A machine specially designed to produce the sake can make about 750 millilitres of distilled liquor, equivalent to a bottle of whiskey, from cedar weighing about 2 kilograms. By installing a larger machine, firms will likely be able to produce at least 50 bottles per week.

“We can also utilize unused timber left over from forest thinning (chopping down trees in dense forest areas),” said Kazuya Tatsumi, 26, who is in charge of the project at Ethical Spirits, adding that the company aims to market its wood spirit brand made from cedar in Saitama Prefecture, outside Tokyo, by 2025.

The research institute says that if domestic businesses with brewing licenses use domestic timber, they will be allowed to use the patented technology, and new market entrants will be offered training in a dedicated research building.

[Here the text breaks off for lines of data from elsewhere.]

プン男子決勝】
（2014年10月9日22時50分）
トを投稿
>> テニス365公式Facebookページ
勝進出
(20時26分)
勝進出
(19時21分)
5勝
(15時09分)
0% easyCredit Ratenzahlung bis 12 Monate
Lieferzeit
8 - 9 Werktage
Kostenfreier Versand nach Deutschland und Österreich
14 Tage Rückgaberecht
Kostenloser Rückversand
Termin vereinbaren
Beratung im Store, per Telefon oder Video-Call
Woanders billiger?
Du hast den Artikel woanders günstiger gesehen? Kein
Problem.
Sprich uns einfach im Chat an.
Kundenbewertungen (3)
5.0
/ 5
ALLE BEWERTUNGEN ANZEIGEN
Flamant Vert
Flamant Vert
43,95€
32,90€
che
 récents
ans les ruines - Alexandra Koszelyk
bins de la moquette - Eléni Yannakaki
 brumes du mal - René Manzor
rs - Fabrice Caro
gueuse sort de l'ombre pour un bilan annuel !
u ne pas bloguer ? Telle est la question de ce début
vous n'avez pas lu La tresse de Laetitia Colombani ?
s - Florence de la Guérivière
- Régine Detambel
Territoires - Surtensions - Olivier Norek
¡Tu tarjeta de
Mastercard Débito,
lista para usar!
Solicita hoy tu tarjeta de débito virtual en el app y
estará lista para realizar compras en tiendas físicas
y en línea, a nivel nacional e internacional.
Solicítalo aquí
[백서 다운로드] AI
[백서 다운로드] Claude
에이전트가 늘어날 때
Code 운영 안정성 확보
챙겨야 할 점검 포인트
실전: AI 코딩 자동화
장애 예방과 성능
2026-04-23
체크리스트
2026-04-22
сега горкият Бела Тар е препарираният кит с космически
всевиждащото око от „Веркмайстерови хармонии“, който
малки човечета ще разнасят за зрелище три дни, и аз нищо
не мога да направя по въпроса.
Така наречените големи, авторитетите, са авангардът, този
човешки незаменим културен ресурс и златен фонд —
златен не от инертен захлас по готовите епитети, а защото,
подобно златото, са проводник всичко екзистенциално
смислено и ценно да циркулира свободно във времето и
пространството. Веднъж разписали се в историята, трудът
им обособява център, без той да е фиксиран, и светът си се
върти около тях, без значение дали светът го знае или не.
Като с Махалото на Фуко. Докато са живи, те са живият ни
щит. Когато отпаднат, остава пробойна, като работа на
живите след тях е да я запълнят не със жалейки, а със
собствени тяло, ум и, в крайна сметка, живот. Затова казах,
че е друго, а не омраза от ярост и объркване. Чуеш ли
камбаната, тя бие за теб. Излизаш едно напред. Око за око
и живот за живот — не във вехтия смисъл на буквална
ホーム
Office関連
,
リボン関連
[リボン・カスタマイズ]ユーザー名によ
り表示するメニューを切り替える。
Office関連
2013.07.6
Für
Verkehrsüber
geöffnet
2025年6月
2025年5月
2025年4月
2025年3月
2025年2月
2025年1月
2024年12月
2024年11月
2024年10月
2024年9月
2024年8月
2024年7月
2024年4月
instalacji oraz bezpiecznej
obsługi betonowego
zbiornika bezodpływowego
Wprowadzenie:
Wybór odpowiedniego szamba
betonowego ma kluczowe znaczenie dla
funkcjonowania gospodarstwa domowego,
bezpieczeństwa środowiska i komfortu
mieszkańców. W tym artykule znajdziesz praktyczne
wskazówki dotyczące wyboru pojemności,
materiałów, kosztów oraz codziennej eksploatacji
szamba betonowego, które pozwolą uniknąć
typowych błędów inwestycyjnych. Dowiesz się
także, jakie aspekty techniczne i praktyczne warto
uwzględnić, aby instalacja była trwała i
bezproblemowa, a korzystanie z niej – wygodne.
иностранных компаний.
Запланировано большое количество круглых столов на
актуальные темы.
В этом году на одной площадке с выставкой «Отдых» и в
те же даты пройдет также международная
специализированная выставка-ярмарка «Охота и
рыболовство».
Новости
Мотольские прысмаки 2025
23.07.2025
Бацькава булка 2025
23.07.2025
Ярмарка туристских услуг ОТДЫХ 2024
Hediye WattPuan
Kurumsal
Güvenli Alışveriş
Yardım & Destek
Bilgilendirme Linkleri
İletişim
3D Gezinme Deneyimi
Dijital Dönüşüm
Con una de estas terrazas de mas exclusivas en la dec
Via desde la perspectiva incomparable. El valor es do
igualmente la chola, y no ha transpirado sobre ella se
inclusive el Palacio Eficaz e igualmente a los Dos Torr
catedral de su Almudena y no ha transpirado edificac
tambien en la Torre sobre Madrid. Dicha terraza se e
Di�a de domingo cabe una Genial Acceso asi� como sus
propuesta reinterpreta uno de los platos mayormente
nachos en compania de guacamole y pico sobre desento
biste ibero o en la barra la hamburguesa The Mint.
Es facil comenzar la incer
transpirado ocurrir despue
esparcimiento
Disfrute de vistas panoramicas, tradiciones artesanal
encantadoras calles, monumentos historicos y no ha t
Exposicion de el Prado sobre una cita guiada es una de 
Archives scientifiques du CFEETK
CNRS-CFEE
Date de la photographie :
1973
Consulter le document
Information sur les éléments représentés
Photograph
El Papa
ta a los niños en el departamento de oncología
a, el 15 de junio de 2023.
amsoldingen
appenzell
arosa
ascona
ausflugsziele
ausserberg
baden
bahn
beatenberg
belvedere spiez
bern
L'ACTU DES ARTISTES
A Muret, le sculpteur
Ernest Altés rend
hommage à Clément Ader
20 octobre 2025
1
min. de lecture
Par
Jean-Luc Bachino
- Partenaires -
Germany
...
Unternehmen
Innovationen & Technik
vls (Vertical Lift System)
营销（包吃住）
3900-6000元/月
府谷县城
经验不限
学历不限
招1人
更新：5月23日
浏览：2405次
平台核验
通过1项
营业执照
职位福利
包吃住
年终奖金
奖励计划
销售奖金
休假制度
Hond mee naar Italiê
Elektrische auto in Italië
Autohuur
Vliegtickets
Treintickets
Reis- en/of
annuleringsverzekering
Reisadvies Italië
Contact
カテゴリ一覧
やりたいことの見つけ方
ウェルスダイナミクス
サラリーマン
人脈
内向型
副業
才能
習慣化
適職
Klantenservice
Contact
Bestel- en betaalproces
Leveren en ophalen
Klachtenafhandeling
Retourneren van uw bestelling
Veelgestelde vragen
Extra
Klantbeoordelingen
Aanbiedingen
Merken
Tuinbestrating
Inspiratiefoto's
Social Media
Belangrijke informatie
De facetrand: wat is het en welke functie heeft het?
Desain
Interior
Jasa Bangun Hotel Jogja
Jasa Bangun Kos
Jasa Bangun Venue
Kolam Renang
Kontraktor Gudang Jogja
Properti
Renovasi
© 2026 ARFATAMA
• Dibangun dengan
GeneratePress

But so far, only four companies and organizations, including Ethical Spirits, have signed contracts, with the cost of the equipment, estimated at 200 to 300 million yen (US$1.3 to US$2 million) being a key issue.

Given there are about 1,200 species of tree in Japan, however, a variety of tree-based sake flavours are possible, according to Otsuka.

“If we can take advantage of subsidies from the national and local governments, we can open the way to the realization of this project…We would like to create new value for timber with people who are interested in this project,” Otsuka said.